====== THE DATA

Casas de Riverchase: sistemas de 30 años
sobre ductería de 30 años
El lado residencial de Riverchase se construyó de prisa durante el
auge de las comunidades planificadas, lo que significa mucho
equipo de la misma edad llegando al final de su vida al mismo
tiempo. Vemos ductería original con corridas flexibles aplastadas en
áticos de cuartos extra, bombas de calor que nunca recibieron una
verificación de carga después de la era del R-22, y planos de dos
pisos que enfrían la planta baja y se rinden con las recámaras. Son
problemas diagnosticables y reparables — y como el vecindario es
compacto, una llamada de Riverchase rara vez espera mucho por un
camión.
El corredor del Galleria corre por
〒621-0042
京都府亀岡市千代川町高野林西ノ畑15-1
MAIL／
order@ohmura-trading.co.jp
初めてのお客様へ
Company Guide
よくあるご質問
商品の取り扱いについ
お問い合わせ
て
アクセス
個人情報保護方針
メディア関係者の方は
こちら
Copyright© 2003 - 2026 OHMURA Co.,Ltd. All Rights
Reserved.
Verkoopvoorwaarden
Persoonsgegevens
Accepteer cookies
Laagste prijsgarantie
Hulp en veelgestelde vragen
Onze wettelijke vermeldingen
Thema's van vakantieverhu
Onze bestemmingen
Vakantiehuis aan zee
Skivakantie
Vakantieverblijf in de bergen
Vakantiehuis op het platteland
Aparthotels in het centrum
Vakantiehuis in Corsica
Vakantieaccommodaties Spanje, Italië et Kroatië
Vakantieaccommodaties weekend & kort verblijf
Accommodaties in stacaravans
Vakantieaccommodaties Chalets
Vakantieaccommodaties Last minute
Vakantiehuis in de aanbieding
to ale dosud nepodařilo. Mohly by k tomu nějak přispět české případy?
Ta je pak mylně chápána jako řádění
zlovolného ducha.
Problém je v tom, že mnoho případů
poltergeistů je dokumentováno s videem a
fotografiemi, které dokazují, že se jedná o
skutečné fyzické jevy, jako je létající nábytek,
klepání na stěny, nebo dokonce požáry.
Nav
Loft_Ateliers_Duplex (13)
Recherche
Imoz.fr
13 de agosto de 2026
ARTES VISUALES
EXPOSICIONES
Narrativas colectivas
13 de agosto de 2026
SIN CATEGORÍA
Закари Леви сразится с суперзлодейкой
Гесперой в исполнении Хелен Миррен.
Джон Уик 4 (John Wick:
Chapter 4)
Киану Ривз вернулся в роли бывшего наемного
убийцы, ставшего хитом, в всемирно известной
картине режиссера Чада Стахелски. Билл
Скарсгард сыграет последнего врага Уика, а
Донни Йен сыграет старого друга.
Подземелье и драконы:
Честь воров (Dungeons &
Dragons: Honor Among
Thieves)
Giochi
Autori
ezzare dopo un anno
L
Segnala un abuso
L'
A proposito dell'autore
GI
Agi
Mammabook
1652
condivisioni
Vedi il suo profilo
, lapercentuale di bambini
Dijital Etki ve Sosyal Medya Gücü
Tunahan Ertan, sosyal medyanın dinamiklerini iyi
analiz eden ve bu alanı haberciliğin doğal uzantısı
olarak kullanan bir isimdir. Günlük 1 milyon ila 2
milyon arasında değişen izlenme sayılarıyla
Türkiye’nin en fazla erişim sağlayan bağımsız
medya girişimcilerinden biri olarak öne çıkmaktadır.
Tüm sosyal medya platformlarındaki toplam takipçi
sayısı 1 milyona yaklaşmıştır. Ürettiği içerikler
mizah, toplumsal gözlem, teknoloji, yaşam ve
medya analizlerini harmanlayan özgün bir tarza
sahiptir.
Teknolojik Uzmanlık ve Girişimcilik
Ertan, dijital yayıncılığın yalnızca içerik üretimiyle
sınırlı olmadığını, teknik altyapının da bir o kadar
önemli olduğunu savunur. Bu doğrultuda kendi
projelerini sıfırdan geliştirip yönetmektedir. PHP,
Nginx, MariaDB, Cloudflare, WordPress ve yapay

============

WORK INSTRUCTION: Convert all of the lines above into a JSON list of strings, one string per line, leaving out any blank lines.

RESPONSE BOX:
[
  "Casas de Riverchase: sistemas de 30 años",
  "sobre ductería de 30 años",
  "El lado residencial de Riverchase se construyó de prisa durante el",
  "auge de las comunidades planificadas, lo que significa mucho",
  "equipo de la misma edad llegando al final de su vida al mismo",
  "tiempo. Vemos ductería original con corridas flexibles aplastadas en",
  "áticos de cuartos extra, bombas de calor que nunca recibieron una",
  "verificación de carga después de la era del R-22, y planos de dos",
  "pisos que enfrían la planta baja y se rinden con las recámaras. Son",
  "problemas diagnosticables y reparables — y como el vecindario es",
  "compacto, una llamada de Riverchase rara vez espera mucho por un",
  "camión.",
  "El corredor del Galleria corre por",
  "〒621-0042",
  "京都府亀岡市千代川町高野林西ノ畑15-1",
  "MAIL／",
  "order@ohmura-trading.co.jp",
  "初めてのお客様へ",
  "Company Guide",
  "よくあるご質問",
  "商品の取り扱いについ",
  "お問い合わせ",
  "て",
  "アクセス",
  "個人情報保護方針",
  "メディア関係者の方は",
  "こちら",
  "Copyright© 2003 - 2026 OHMURA Co.,Ltd. All Rights",
  "Reserved.",
  "Verkoopvoorwaarden",
  "Persoonsgegevens",
  "Accepteer cookies",
  "Laagste prijsgarantie",
  "Hulp en veelgestelde vragen",
  "Onze wettelijke vermeldingen",
  "Thema's van vakantieverhu",
  "Onze bestemmingen",
  "Vakantiehuis aan zee",
  "Skivakantie",
  "Vakantieverblijf in de bergen",
  "Vakantiehuis op het platteland",
  "Aparthotels in het centrum",
  "Vakantiehuis in Corsica",
  "Vakantieaccommodaties Spanje, Italië et Kroatië",
  "Vakantieaccommodaties weekend & kort verblijf",
  "Accommodaties in stacaravans",
  "Vakantieaccommodaties Chalets",
  "Vakantieaccommodaties Last minute",
  "Vakantiehuis in de aanbieding",
  "to ale dosud nepodařilo. Mohly by k tomu nějak přispět české případy?",
  "Ta je pak mylně chápána jako řádění",
  "zlovolného ducha.",
  "Problém je v tom, že mnoho případů",
  "poltergeistů je dokumentováno s videem a",
  "fotografiemi, které dokazují, že se jedná o",
  "skutečné fyzické jevy, jako je létající nábytek,",
  "klepání na stěny, nebo dokonce požáry.",
  "Nav",
  "Loft_Ateliers_Duplex (13)",
  "Recherche",
  "Imoz.fr",
  "13 de agosto de 2026",
  "ARTES VISUALES",
  "EXPOSICIONES",
  "Narrativas colectivas",
  "13 de agosto de 2026",
  "SIN CATEGORÍA",
  "Закари Леви сразится с суперзлодейкой",
  "Гесперой в исполнении Хелен Миррен.",
  "Джон Уик 4 (John Wick:",
  "Chapter 4)",
  "Киану Ривз вернулся в роли бывшего наемного",
  "убийцы, ставшего хитом, в всемирно известной",
  "картине режиссера Чада Стахелски. Билл",
  "Скарсгард сыграет последнего врага Уика, а",
  "Донни Йен сыграет старого друга.",
  "Подземелье и драконы:",
  "Честь воров (Dungeons &",
  "Dragons: Honor Among",
  "Thieves)",
  "Giochi",
  "Autori",
  "ezzare dopo un anno",
  "L",
  "Segnala un abuso",
  "L'",
  "A proposito dell'autore",
  "GI",
  "Agi",
  "Mammabook",
  "1652",
  "condivisioni",
  "Vedi il suo profilo",
  ", lapercentuale di bambini",
  "Dijital Etki ve Sosyal Medya Gücü",
  "Tunahan Ertan, sosyal medyanın dinamiklerini iyi",
  "analiz eden ve bu alanı haberciliğin doğal uzantısı",
  "olarak kullanan bir isimdir. Günlük 1 milyon ila 2",
  "milyon arasında değişen izlenme sayılarıyla",
  "Türkiye’nin en fazla erişim sağlayan bağımsız",
  "medya girişimcilerinden biri olarak öne çıkmaktadır.",
  "Tüm sosyal medya platformlarındaki toplam takipçi",
  "sayısı 1 milyona yaklaşmıştır. Ürettiği içerikler",
  "mizah, toplumsal gözlem, teknoloji, yaşam ve",
  "medya analizlerini harmanlayan özgün bir tarza",
  "sahiptir.",
  "Teknolojik Uzmanlık ve Girişimcilik",
  "Ertan, dijital yayıncılığın yalnızca içerik üretimiyle",
  "sınırlı olmadığını, teknik altyapının da bir o kadar",
  "önemli olduğunu savunur. Bu doğrultuda kendi",
  "projelerini sıfırdan geliştirip yönetmektedir. PHP,",
  "Nginx, MariaDB, Cloudflare, WordPress ve yapay"
]